Early analyses revealed that the Ata skeleton contained high-quality DNA that was suitable for modern sequencing technology. "This was an unusual specimen with some fairly extraordinary claims put forward. ... it would be an example of how to use modern science to answer the question "what is it?" says senior author Garry Nolan from Stanford University. Using DNA extracted from the bone marrow, Nolan and his colleagues conducted a whole-genome sequence analysis of Ata.
Sequencing reads were aligned to human and non-human primate reference genomes, including chimpanzee and rhesus macaque, which revealed Ata to be of human origin. Ata's Chilean ancestry was resolved by comparing single nucleotide polymorphisms (SNPs) against a database of known SNPs from diverse geographical populations.
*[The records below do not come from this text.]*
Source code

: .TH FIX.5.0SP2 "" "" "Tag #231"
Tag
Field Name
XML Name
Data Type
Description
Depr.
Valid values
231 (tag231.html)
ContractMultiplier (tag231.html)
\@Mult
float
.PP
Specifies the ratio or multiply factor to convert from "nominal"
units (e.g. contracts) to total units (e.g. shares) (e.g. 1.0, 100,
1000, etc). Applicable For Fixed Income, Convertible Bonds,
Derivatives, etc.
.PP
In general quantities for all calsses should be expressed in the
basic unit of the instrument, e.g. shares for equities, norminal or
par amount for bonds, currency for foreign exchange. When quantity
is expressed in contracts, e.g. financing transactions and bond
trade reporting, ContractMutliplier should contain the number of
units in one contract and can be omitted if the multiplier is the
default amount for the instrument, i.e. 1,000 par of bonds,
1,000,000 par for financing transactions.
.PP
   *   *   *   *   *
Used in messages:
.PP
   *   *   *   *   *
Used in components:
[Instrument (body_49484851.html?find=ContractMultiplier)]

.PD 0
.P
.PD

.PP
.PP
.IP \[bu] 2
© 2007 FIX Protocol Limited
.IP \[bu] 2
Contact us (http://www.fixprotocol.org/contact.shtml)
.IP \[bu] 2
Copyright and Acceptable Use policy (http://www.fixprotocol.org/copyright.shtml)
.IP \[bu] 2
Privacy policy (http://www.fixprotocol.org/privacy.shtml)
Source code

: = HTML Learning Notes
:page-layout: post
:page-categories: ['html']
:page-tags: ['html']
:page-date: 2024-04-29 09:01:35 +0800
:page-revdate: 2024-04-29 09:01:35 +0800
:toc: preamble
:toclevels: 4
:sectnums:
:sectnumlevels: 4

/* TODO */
The ratio of sequence read alignment to the X and Y chromosomes revealed that Ata was female.
The researchers next probed for genetic clues that could explain Ata's small stature, multiple bone and skull abnormalities, abnormal rib count, and premature bone age. They found multiple mutations in genes associated with diseases such as dwarfism, scoliosis, and musculoskeletal abnormalities. Surprisingly, Nolan claims Ata's "dramatic phenotype could in fact be explained with a relatively short list of mutations in genes known previously to be associated with bone development."
"This is a great example of how studying ancient samples can teach us how to analyze modern day medical samples," says co-author Atul Butte, UCSF. Future studies employing deeper sequencing and analyses of the novel sequence variations found in Ata may improve our understanding of the functional basis of genetic skeletal disorders.